Data excerpts:
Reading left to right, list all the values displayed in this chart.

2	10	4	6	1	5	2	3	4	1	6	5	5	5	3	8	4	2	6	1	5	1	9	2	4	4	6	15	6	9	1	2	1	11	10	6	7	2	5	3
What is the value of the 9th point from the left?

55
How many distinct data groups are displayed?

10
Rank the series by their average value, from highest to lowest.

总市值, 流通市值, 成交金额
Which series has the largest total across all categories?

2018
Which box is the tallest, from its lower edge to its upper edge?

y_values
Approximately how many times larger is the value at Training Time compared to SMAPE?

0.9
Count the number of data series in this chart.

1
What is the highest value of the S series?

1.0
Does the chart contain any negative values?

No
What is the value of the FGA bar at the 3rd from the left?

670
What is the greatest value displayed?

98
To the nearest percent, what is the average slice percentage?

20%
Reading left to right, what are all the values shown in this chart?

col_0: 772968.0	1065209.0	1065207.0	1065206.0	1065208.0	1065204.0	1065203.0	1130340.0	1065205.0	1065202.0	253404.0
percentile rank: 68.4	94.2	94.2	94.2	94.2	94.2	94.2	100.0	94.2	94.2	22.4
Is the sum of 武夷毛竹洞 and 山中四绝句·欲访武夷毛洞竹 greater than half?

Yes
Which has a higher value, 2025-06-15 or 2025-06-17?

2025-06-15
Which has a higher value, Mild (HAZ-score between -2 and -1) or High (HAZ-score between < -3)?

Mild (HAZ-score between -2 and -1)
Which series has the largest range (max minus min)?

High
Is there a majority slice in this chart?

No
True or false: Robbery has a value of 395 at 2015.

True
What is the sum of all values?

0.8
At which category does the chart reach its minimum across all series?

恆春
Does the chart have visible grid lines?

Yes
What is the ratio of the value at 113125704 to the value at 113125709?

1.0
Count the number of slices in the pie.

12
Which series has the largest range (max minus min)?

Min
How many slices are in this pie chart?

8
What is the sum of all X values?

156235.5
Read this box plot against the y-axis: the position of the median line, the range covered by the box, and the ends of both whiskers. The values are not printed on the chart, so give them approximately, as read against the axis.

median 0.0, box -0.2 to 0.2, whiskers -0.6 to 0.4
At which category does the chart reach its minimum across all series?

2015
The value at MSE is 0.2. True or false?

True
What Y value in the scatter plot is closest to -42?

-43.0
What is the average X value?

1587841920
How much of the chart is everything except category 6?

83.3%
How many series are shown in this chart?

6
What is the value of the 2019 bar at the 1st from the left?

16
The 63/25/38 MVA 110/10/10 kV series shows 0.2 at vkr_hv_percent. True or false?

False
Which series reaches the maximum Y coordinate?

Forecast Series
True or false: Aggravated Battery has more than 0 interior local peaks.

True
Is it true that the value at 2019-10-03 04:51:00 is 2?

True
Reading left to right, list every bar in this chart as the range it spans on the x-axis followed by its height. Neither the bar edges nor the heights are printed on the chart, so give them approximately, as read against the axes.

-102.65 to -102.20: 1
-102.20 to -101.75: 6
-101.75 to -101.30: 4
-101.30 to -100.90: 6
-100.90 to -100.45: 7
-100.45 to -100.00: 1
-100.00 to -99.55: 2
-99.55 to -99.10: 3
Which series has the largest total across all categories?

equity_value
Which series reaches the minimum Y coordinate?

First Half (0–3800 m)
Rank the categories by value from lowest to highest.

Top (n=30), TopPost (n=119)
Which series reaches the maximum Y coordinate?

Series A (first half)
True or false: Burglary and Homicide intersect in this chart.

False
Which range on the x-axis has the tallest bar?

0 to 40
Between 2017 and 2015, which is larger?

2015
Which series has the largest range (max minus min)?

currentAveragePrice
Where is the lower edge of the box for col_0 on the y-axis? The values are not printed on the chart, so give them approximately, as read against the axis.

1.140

Assignment:
Turn the lines of the data between the line holding "median 0.0, box" and the line holding "What Y value", inclusive, into a numbered list, leaving out blank lines.

Answer to this task:
1. median 0.0, box -0.2 to 0.2, whiskers -0.6 to 0.4
2. At which category does the chart reach its minimum across all series?
3. 2015
4. The value at MSE is 0.2. True or false?
5. True
6. What Y value in the scatter plot is closest to -42?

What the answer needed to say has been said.